Action requise 1: Reproduisez intégralement l'extrait sur les distributeurs de jouets gacha-gacha.
* * * * *
Divertissement Design

Les distributeurs automatiques de jouets en capsules gacha-gacha sont apparus pour la première fois au Japon en 1965 devant les magasins de bonbons de quartiers, attirant alors des foules de jeunes. Plus récemment, ces machines ont commencé à proposer des produits destinés à toutes les tranches d’âge, et ce sont près de 300 nouveaux objets qui sortent tous les mois. Quelles sont donc les raisons qui poussent petits et grands à tourner la manivelle des distributeurs de gacha ?

Une idée américaine qui séduit les enfants japonais

Onoo, un véritable expert de l’histoire des jouets en capsules, explique que ces produits viennent à l’origine des États-Unis.
* * * * *
Action requise 2: Présentez en liste JSON de chaînes les lignes des entrées, une chaîne par ligne et sans les lignes vides. Commencez à la première ligne des entrées, arrêtez-vous après celle qui contient « radio hosts. » et ne donnez que ces lignes.

Contenu transcrit des pages
* * * * *
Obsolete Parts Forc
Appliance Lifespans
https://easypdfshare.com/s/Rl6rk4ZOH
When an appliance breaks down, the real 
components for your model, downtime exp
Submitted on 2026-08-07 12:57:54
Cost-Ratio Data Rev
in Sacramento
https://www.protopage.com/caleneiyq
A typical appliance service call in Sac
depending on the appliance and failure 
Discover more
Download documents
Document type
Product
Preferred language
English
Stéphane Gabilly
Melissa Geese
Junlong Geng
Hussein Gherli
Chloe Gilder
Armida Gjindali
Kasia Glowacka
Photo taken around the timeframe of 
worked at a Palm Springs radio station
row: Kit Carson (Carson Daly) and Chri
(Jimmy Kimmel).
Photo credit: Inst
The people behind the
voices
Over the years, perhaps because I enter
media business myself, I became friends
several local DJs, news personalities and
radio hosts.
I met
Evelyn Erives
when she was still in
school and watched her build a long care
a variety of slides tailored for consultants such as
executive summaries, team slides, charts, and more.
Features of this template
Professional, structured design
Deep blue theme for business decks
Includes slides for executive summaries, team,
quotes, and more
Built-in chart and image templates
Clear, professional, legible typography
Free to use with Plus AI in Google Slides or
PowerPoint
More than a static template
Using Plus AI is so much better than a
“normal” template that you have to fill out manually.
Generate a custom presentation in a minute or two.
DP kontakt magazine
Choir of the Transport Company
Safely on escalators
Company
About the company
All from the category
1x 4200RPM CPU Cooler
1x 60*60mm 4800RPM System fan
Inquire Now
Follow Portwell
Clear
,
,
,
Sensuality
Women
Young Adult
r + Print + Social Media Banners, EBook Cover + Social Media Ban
* * * * *
Réponse rédigée 1:
Divertissement Design

Les distributeurs automatiques de jouets en capsules gacha-gacha sont apparus pour la première fois au Japon en 1965 devant les magasins de bonbons de quartiers, attirant alors des foules de jeunes. Plus récemment, ces machines ont commencé à proposer des produits destinés à toutes les tranches d’âge, et ce sont près de 300 nouveaux objets qui sortent tous les mois. Quelles sont donc les raisons qui poussent petits et grands à tourner la manivelle des distributeurs de gacha ?

Une idée américaine qui séduit les enfants japonais

Onoo, un véritable expert de l’histoire des jouets en capsules, explique que ces produits viennent à l’origine des États-Unis.

Réponse rédigée 2:
[
  "Obsolete Parts Forc",
  "Appliance Lifespans",
  "https://easypdfshare.com/s/Rl6rk4ZOH",
  "When an appliance breaks down, the real ",
  "components for your model, downtime exp",
  "Submitted on 2026-08-07 12:57:54",
  "Cost-Ratio Data Rev",
  "in Sacramento",
  "https://www.protopage.com/caleneiyq",
  "A typical appliance service call in Sac",
  "depending on the appliance and failure ",
  "Discover more",
  "Download documents",
  "Document type",
  "Product",
  "Preferred language",
  "English",
  "Stéphane Gabilly",
  "Melissa Geese",
  "Junlong Geng",
  "Hussein Gherli",
  "Chloe Gilder",
  "Armida Gjindali",
  "Kasia Glowacka",
  "Photo taken around the timeframe of ",
  "worked at a Palm Springs radio station",
  "row: Kit Carson (Carson Daly) and Chri",
  "(Jimmy Kimmel).",
  "Photo credit: Inst",
  "The people behind the",
  "voices",
  "Over the years, perhaps because I enter",
  "media business myself, I became friends",
  "several local DJs, news personalities and",
  "radio hosts."
]